The question lay in whether a candidate could be denied based on their DNA, he said.
“I reviewed this policy, which is years old,” Groden said in August. “Now there is debate as to whether or not the policy is even legal. Denying someone career opportunities for no other reason than family ties is questionable. This county has many employees who are related to each other, even including spouses both working for us. Plus, we have a civil service system that reviews an applicant’s credentials to determine if they qualify for employment. DNA is not a disqualifying event. We will be updating our Administrative Manual accordingly.”
Groden said he would be working on language changes with the state Civil Service Office, and then the draft would go to the Administrative Manual Committee for review, before going to the full Legislature.
Legislator William Lawrence, R-Cairo, who sits on the committee, said this item has not been reviewed.
The committee will meet Jan. 9, Lawrence said Thursday, adding that he did not think the nepotism policy was on the list of items to be addressed.
“It might no longer be an issue,” Lawrence said. “This was precipitated by the sheriff hiring his son. He retires next week.”
Kaplan did not respond to requests for comment Thursday.
Catskill resident and staunch anti-jail advocate Scott Myers filed a lawsuit against the county in August, claiming the county violated its own hiring policy.
Kaplan responded to Myers’ claims, stating that his documents were not signed by a state Supreme Court Justice and therefore did not constitute an Order to Show Cause, that Myers only gave one day of notice instead of the required eight days between serving his notice and his scheduled hearing, and that his motion lacked an affidavit.
Kaplan also argued that by law, the sheriff has the legal right to hire and fire deputies and part-time deputies.
Judge David A. Weinstein of the Albany County branch of the Court of Claims in New York denied Myers’ motion on Sept. 25, because “as a private citizen who does not show any special rights or interest in the matter in controversy, other than those common to all taxpayers and citizens [petitioner] has no standing to sue,” according to court documents. Myers appealed to the third appellate division.
In his response, Kaplan cited again Myers’ lack of an affidavit. Myers also did not attach the original order which he was seeking to reargue, Kaplan said.

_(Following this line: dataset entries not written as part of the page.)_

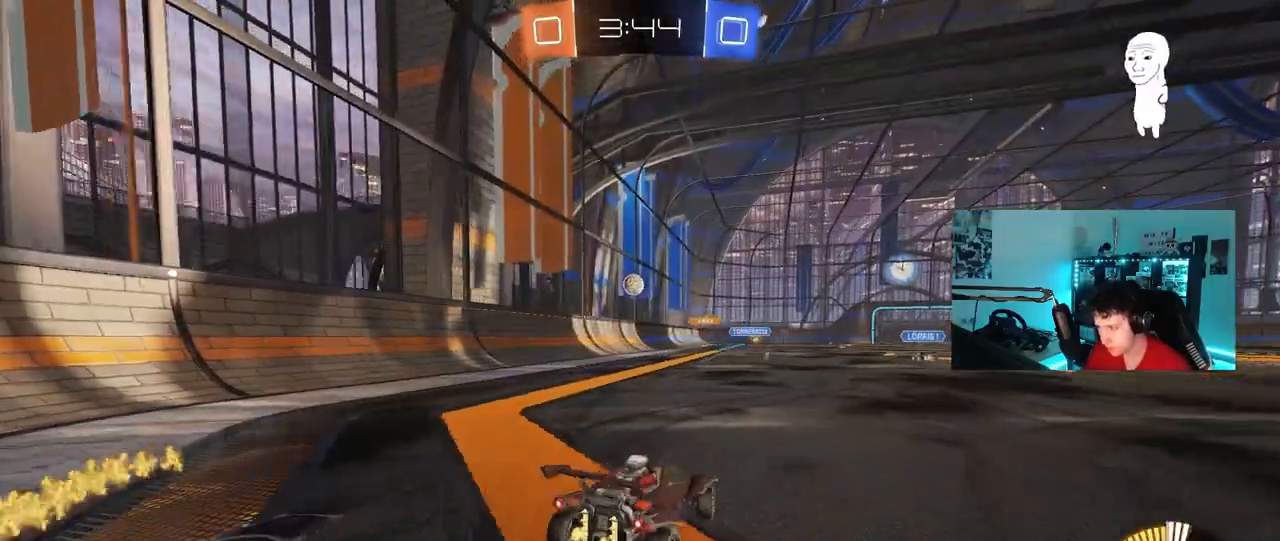
{"keys": ["w"], "mouse": [], "mouse_move": "still", "events": [[117, "mouse_left", "down"], [167, "a", "up"], [433, "mouse_left", "up"]]}
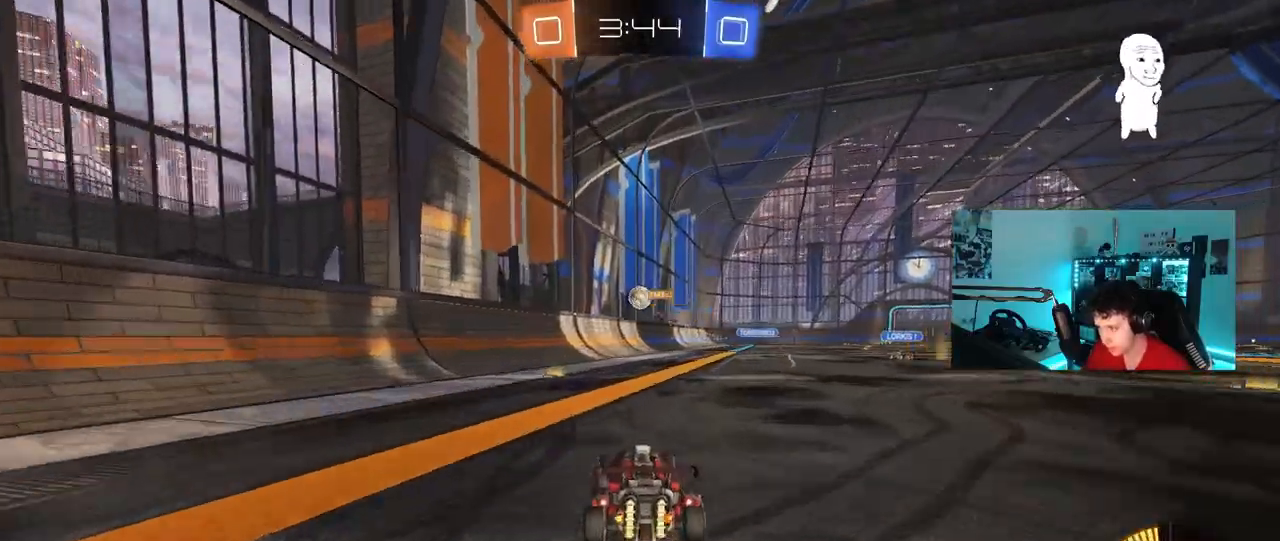
{"keys": ["w"], "mouse": [], "mouse_move": "still", "events": [[217, "a", "down"], [267, "a", "up"], [267, "d", "down"], [400, "d", "up"]]}
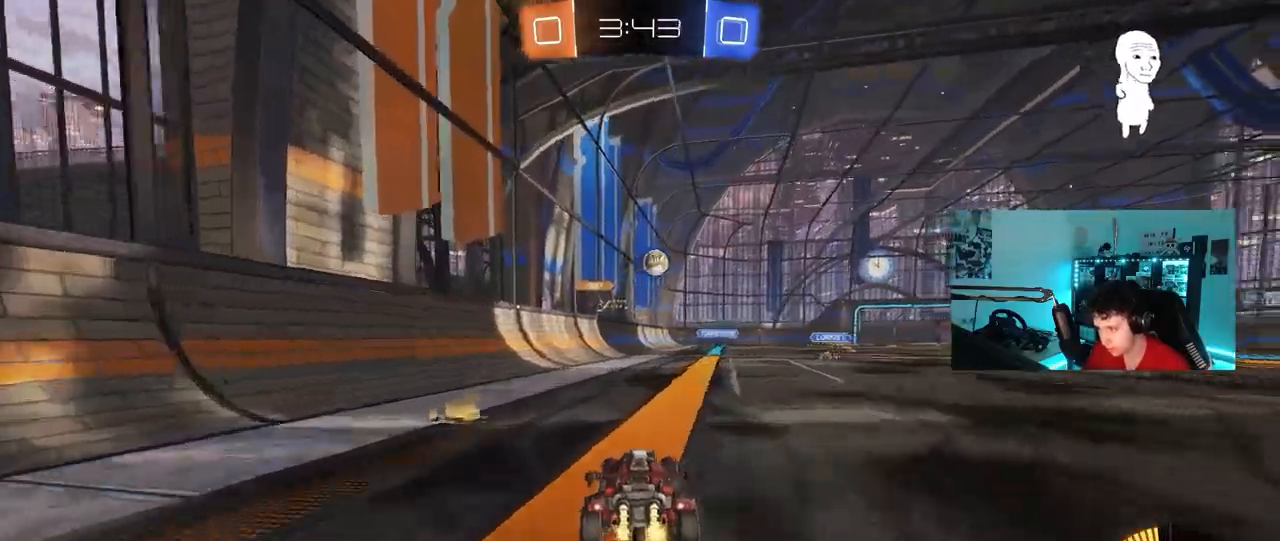
{"keys": [], "mouse": [], "mouse_move": "still", "events": [[100, "d", "down"], [150, "shift", "down"], [233, "shift", "up"], [433, "w", "up"], [467, "d", "up"]]}
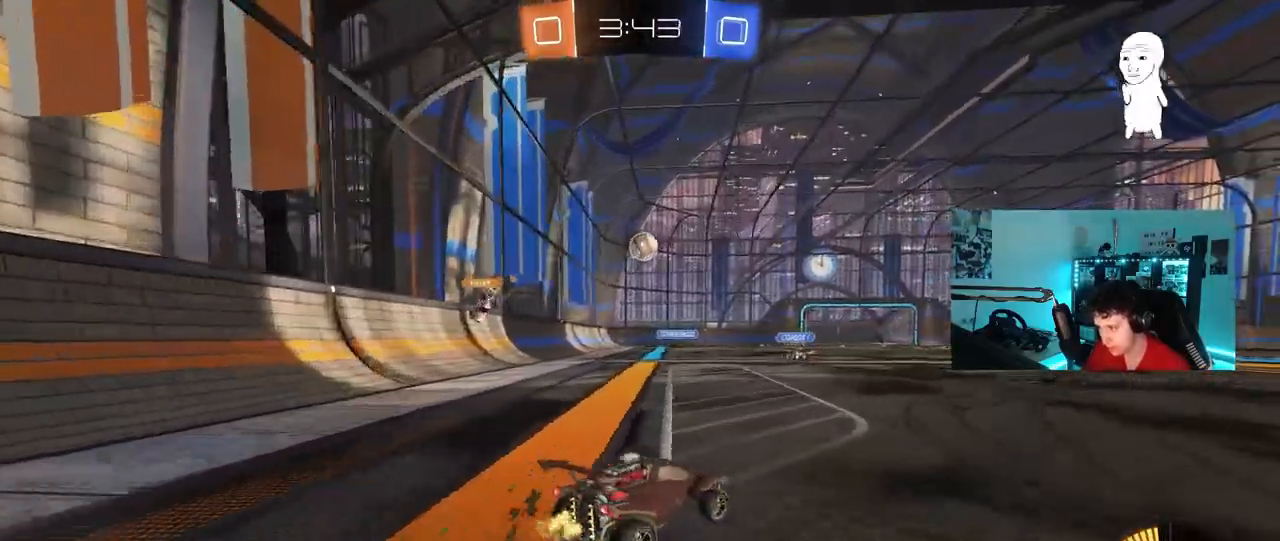
{"keys": ["d", "w"], "mouse": [], "mouse_move": "still", "events": [[67, "d", "down"], [67, "s", "down"], [167, "s", "up"], [400, "w", "down"]]}
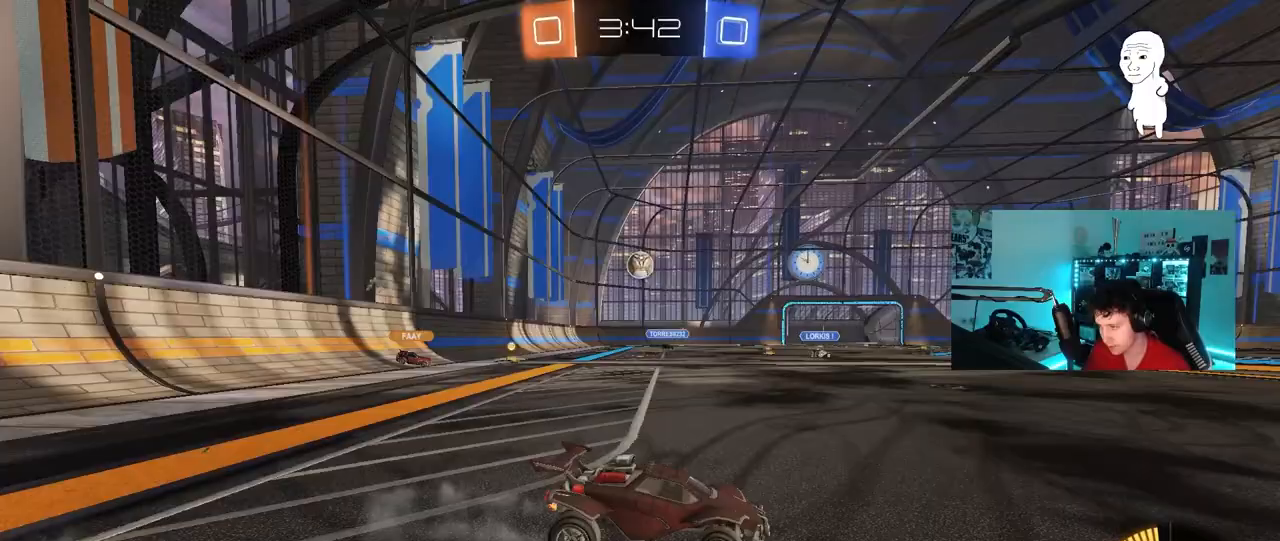
{"keys": ["w"], "mouse": [], "mouse_move": "still", "events": [[217, "w", "up"], [450, "w", "down"], [500, "d", "up"]]}
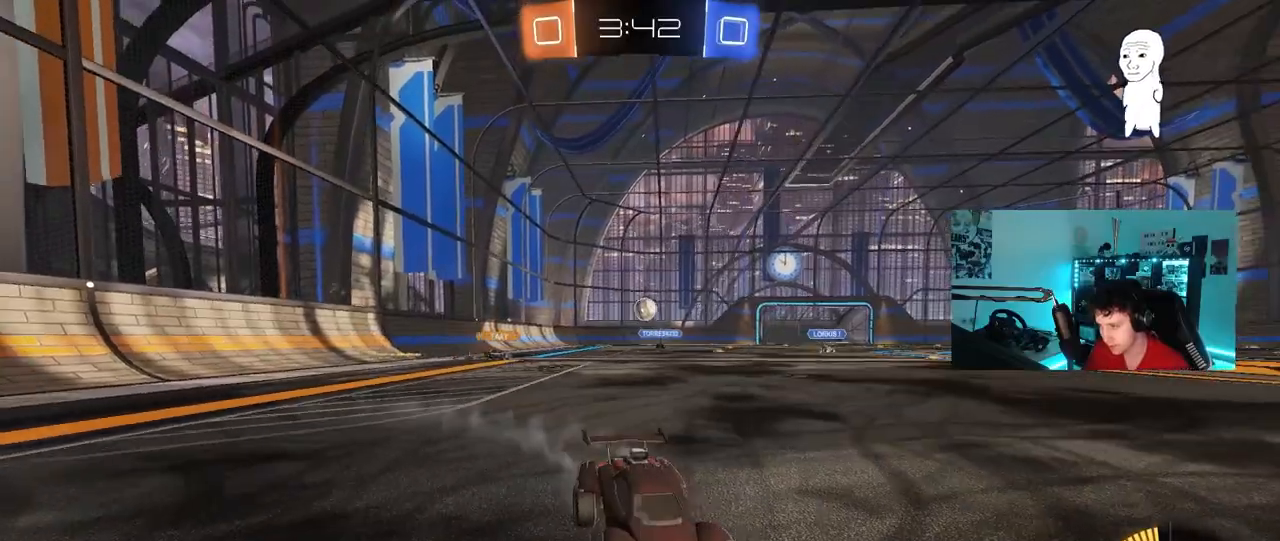
{"keys": ["a", "w"], "mouse": [], "mouse_move": "still", "events": [[333, "a", "down"], [383, "shift", "down"], [467, "shift", "up"]]}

A Motion to Renew did not include any new facts or change in law, Kaplan said.
“[State law] states in clear and concise language that a motion for leave to renew shall be based upon new facts not offered on the prior motion that would change the prior determination or shall demonstrate that there has been a change in law that would change the prior determination.”

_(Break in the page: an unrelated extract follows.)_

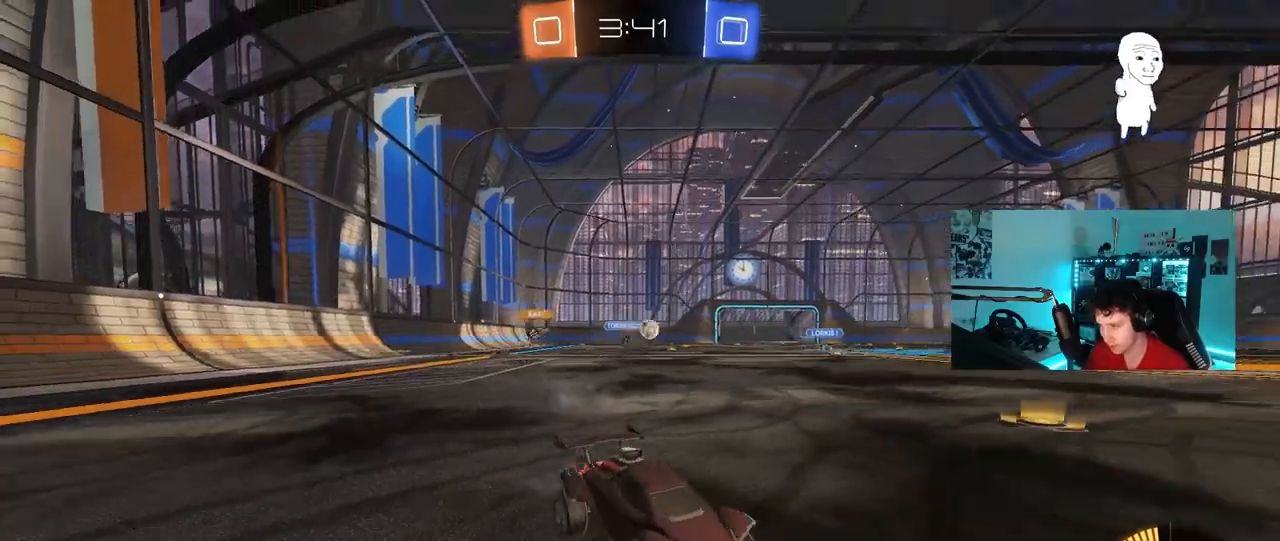
{"keys": ["a", "w"], "mouse": ["left"], "mouse_move": "still", "events": [[167, "mouse_left", "down"], [350, "a", "up"], [483, "a", "down"]]}
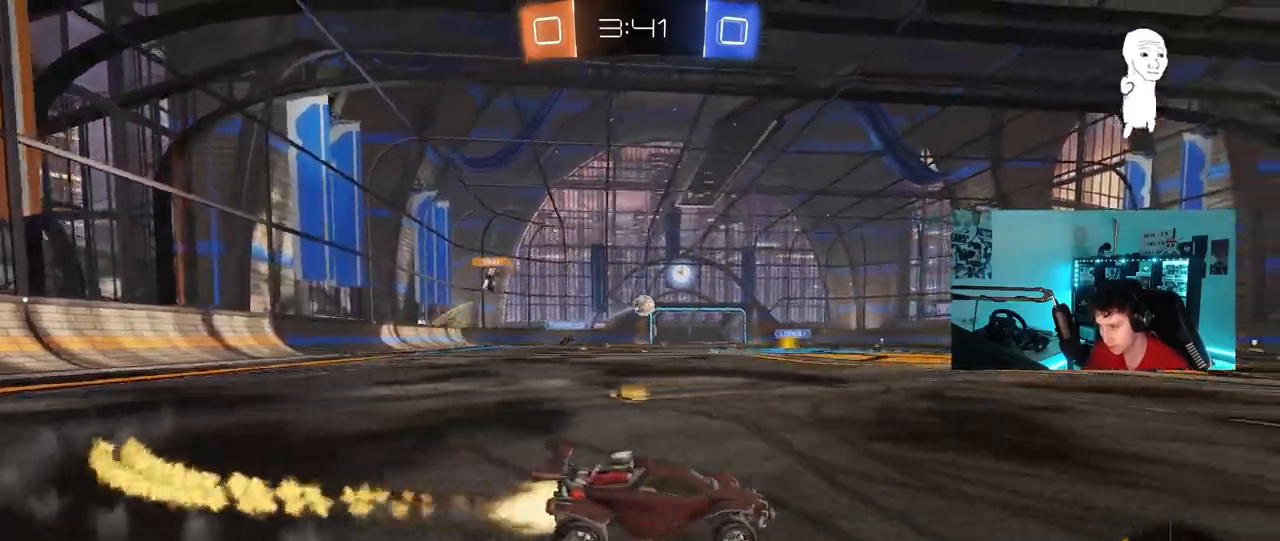
{"keys": ["d", "s"], "mouse": [], "mouse_move": "still", "events": [[183, "a", "up"], [267, "mouse_left", "up"], [317, "d", "down"], [367, "shift", "down"], [417, "w", "up"], [450, "shift", "up"], [500, "s", "down"]]}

Myers also realleged facts similar or identical to those in his original claim, Kaplan said.
In his Nov. 18 decision, Weinstein again denied Myers’ motion.

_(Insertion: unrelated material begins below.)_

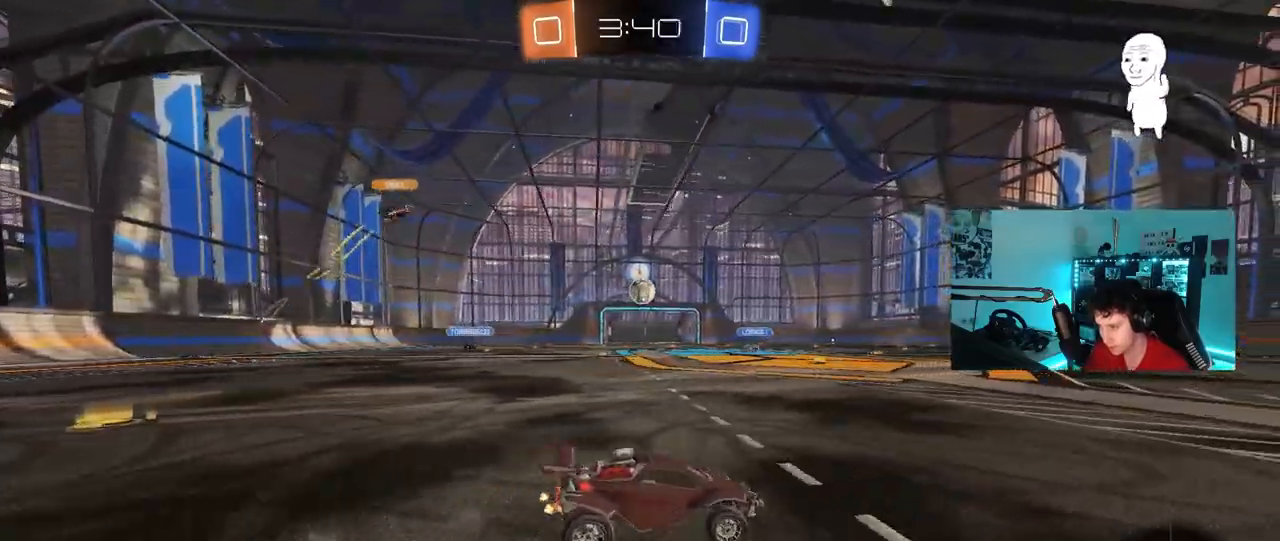
{"keys": ["d"], "mouse": [], "mouse_move": "still", "events": [[100, "s", "up"], [183, "mouse_left", "down"], [233, "w", "down"], [383, "mouse_left", "up"], [467, "w", "up"]]}
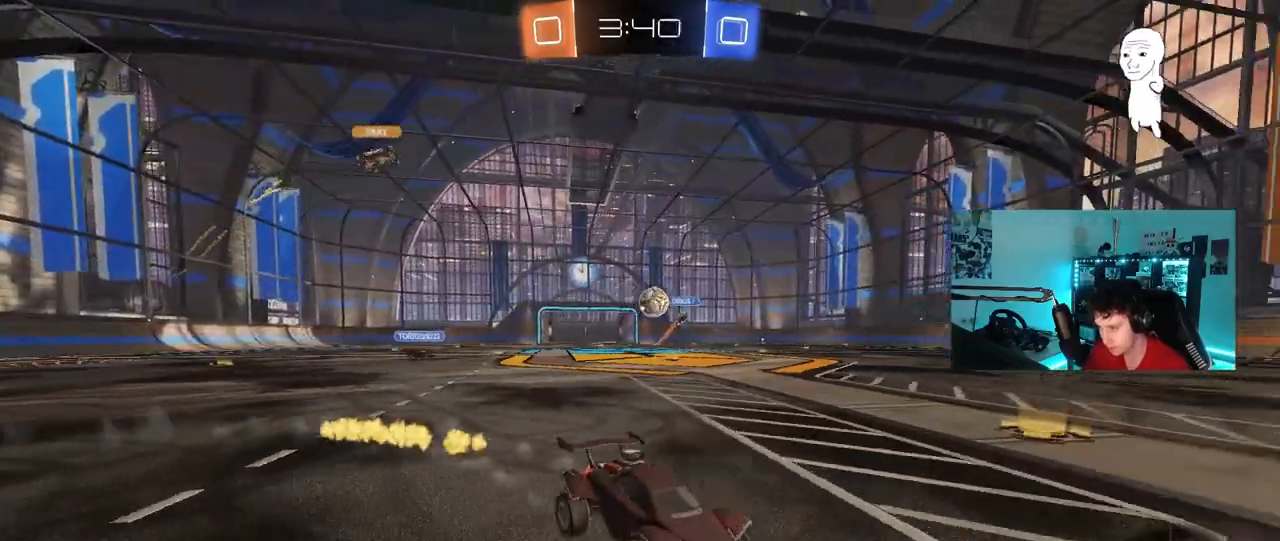
{"keys": ["a"], "mouse": [], "mouse_move": "still", "events": [[17, "d", "up"], [250, "w", "down"], [400, "w", "up"], [483, "a", "down"]]}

“Myers complains of several alleged injuries that he has incurred during various legal proceedings with the County Attorney’s office, including incomplete FOIL responses, the arrest for violation of an order of protection referenced above and allegedly working with the Greene County Department of Social Services in a manner that interfered with petitioner’s housing placement,” according to court documents. “Myers contends that he has incurred such injuries as part of some unexplained conspiracy involving the construction of a new Greene County Jail. Based on such alleged injuries, which bear no apparent relation to the hiring of Matthew Seeley, petitioner contends he has standing to sue for the alleged violation of the county’s nepotism rules.”
Weinstein ruled Myers does not have a standing in the case.
“Myers’ claim that Mr. Seeley’s hiring was a violation of the county’s anti-nepotism regulations — even if true — is nothing more than a harm suffered generally by the residents of Greene County at large and not unique to Myers,” according to court documents. “Myers does not have standing to challenge county hiring practices that do not directly affect him.”
Weinstein warned Myers about future filings.
“Petitioner is cautioned that further frivolous filings in this case will result in the imposition of sanctions,” Weinstein said.